L'organisation patronale française, le Medef, a dévoilé un vaste plan de redressement des finances publiques, dont l'objectif est de réaliser 100 milliards d'euros d'économies d'ici 2030. Ce document, présenté en pleines Rencontres économiques d'Aix-en-Provence, a été accueilli favorablement par le ministre de l'Économie, qui y voit une contribution constructive au débat sur la soutenabilité de la dette.
Le plan du Medef table sur plusieurs leviers structurels. L'une des principales propositions concerne le système de retraite : l'organisation souhaite un recul progressif de l'âge légal de départ à la retraite à 65 ans. Elle estime que la France, avec un âge effectif de sortie plus bas que celui de ses voisins européens, n'exploite pas ce levier pour alléger les charges pesant sur les comptes publics.

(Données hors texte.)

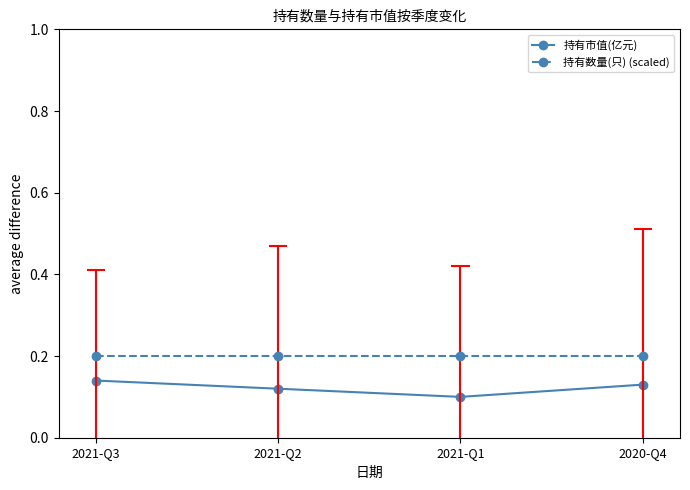

Which series has the widest spread of values?

持有市值(亿元)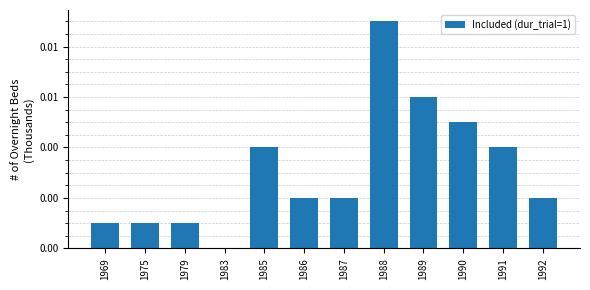

How many bars are there in total?

12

Dans le domaine fiscal, le Medef préconise une hausse de la TVA. Cette mesure, généralement perçue comme impopulaire, permettrait d'augmenter les recettes sans pénaliser directement la compétitivité des entreprises. L'organisation propose également de réduire le nombre de fonctionnaires, dans une logique de rationalisation des dépenses de l'État.
Interrogé sur cette feuille de route, le ministre de l'Économie a déclaré : « Dites-nous ce dont vous rêvez », semblant inviter les acteurs économiques à formuler leurs ambitions pour le pays. Il a qualifié le plan du Medef de « positive », tout en précisant que le gouvernement examinerait ces propositions avec attention dans le cadre de la préparation du budget.
Le plan du Medef intervient dans un contexte où la France cherche à réduire son déficit public, après des années de dépenses élevées liées à la crise sanitaire et aux mesures de soutien à l'économie. Le gouvernement a déjà engagé des réformes, mais la pression des agences de notation et des institutions européennes incite à accélérer le rythme des économies.
Plusieurs syndicats et partis d'opposition ont déjà critiqué le projet, estimant qu'il pèse principalement sur les ménages et les agents publics. La question de l'âge de la retraite, en particulier, reste un sujet sensible depuis la dernière réforme qui avait suscité de vastes mouvements sociaux.
Pour l'heure, le Medef n'a pas précisé le calendrier précis de mise en œuvre de ces mesures, mais l'organisation compte peser sur les débats à venir autour des finances publiques. Le ministre de l'Économie a promis de consulter l'ensemble des parties prenantes avant d'arrêter la trajectoire budgétaire pour les prochaines années.